Michel Aupetit said Wednesday that while donors have pledged more than $1.2 billion to help restore the Gothic cathedral, so far “the greater part of these donations have not yet materialized.”
“The reason is simple,” he said in a statement. “The discussions are just starting to prepare conventions of private law. They will serve as a framework for expressing the will of these major donors.”
A massive fire broke out at Notre Dame Cathedral on April 15, destroying the church’s central spire and most of its wooden roof. The destruction – seen live across the world – sparked massive support.
Most paintings, relics and the Crown of Thorns purported to have been worn by Jesus at his crucifixion were saved from the inferno and are being conserved at the Louvre Museum.
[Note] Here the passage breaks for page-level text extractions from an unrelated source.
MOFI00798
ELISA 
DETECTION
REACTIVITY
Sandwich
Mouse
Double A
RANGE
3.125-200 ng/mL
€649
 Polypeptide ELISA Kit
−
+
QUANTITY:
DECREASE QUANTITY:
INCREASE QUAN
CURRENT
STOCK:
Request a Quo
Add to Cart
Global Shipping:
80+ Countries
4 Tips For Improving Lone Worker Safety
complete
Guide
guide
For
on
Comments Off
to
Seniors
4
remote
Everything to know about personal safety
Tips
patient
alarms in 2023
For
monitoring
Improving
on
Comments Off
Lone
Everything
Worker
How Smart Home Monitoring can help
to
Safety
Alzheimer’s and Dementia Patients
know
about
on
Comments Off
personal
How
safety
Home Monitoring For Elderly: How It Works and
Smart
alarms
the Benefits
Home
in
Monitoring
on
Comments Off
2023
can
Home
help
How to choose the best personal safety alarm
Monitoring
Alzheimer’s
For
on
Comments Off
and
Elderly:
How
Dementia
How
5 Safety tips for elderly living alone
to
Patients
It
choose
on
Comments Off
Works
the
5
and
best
Several works still cannot be accessed, though they are safe, the French culture minister said Wednesday.
Operations to secure and conserve the cathedral must be completed before restoration works can start, Franck Riester said, adding that robots were removing gravel from within to be examined both by ministry experts and police seeking clues about the fire's origin.
He said a collection of funds for the restoration has so far bought in about $952.2 million.
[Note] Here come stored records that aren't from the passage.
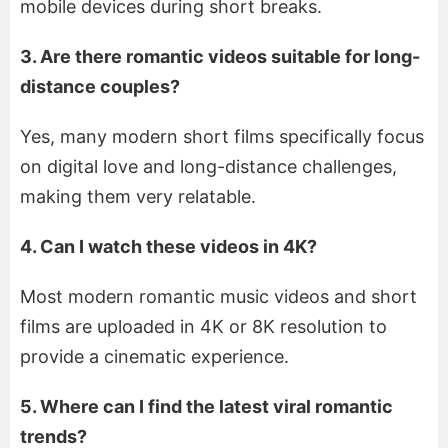
mobile devices during short breaks.
3. Are there romantic videos suitable for long-
distance couples?
Yes, many modern short films specifically focus
on digital love and long-distance challenges,
making them very relatable.
4. Can I watch these videos in 4K?
Most modern romantic music videos and short
films are uploaded in 4K or 8K resolution to
provide a cinematic experience.
5. Where can I find the latest viral romantic
trends?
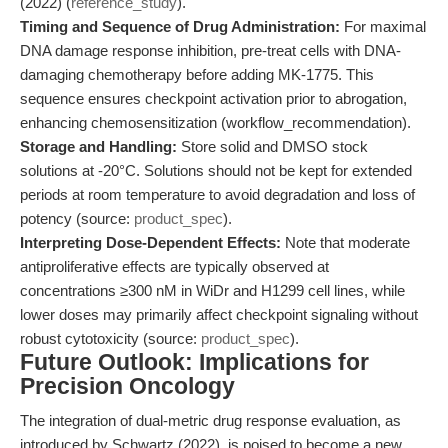
(2022) (
reference_study
).
Timing and Sequence of Drug Administration:
For maximal
DNA damage response inhibition, pre-treat cells with DNA-
damaging chemotherapy before adding MK-1775. This
sequence ensures checkpoint activation prior to abrogation,
enhancing chemosensitization (workflow_recommendation).
Storage and Handling:
Store solid and DMSO stock
solutions at -20°C. Solutions should not be kept for extended
periods at room temperature to avoid degradation and loss of
potency (source:
product_spec
).
Interpreting Dose-Dependent Effects:
Note that moderate
antiproliferative effects are typically observed at
concentrations ≥300 nM in WiDr and H1299 cell lines, while
lower doses may primarily affect checkpoint signaling without
robust cytotoxicity (source:
product_spec
).
Future Outlook: Implications for
Precision Oncology
The integration of dual-metric drug response evaluation, as
introduced by Schwartz (2022), is poised to become a new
"It's way too early to know if we have enough money or even too much money to restore Notre Dame of Paris," Riester said. He noted there can be a difference between pledges and what is actually provided, and added that with no "diagnostic" of the damage, a price of the restoration work isn't yet known.
"The needs are obviously colossal," he said.
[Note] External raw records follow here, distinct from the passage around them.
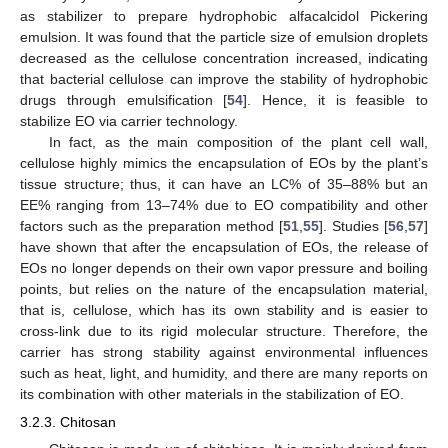
as stabilizer to prepare hydrophobic alfacalcidol Pickering
emulsion. It was found that the particle size of emulsion droplets
decreased as the cellulose concentration increased, indicating
that bacterial cellulose can improve the stability of hydrophobic
drugs through emulsification [
54
]. Hence, it is feasible to
stabilize EO via carrier technology.
In fact, as the main composition of the plant cell wall,
cellulose highly mimics the encapsulation of EOs by the plant’s
tissue structure; thus, it can have an LC% of 35–88% but an
EE% ranging from 13–74% due to EO compatibility and other
factors such as the preparation method [
51
,
55
]. Studies [
56
,
57
]
have shown that after the encapsulation of EOs, the release of
EOs no longer depends on their own vapor pressure and boiling
points, but relies on the nature of the encapsulation material,
that is, cellulose, which has its own stability and is easier to
cross-link due to its rigid molecular structure. Therefore, the
carrier has strong stability against environmental influences
such as heat, light, and humidity, and there are many reports on
its combination with other materials in the stabilization of EO.
3.2.3. Chitosan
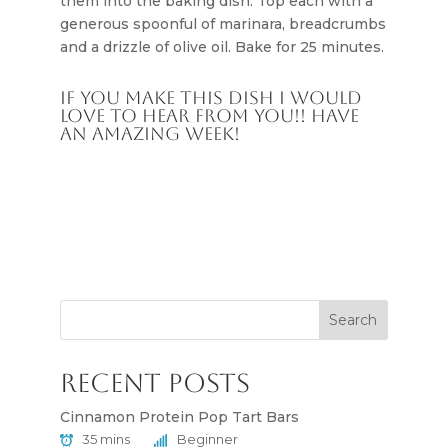
them into the baking dish. Top each with a
generous spoonful of marinara, breadcrumbs
and a drizzle of olive oil. Bake for 25 minutes.
If you make this dish I would
love to hear from you!! Have
an amazing week!
Search
Recent Posts
Cinnamon Protein Pop Tart Bars
35 mins
Beginner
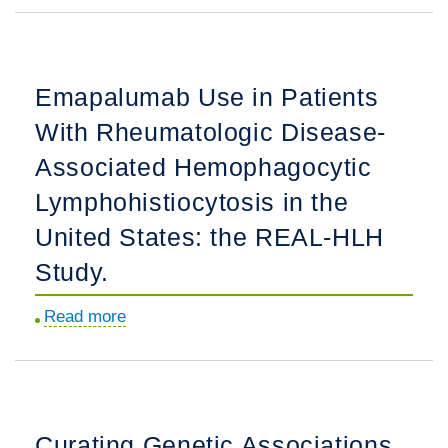
Renal
Disease
in
Emapalumab Use in Patients
Pediatric-
With Rheumatologic Disease-
Onset
Antineutrophil
Associated Hemophagocytic
Cytoplasmic
Lymphohistiocytosis in the
Antibody-
United States: the REAL-HLH
Associated
Vasculitis:
Study.
Disease
Read more
about
Course,
Emapalumab
Outcomes,
Use
and
in
Predictors
Patients
of
Curating Genetic Associations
One of the four bodies tasked with collecting money, La Fondation du Patrimoine, last weekend announced it had stopped collecting, AFP reported.
Meanwhile, the Paris archbishopric is coordinating the receipt of donations through the Notre-Dame Foundation. Aupetit said in his statement that the foundation has received more than $15.1 million.
“That is why the collection continues,” he added.
The foundation is in talks with the Pinault and Arnault families, who have pledged $112 million and $224 million respectively.
Riester and Canadian Prime Minister Justin Trudeau toured the cathedral on Wednesday. Trudeau said he wanted to show Canadians' solidarity "toward our French cousins."
The Associated Press contributed to this report.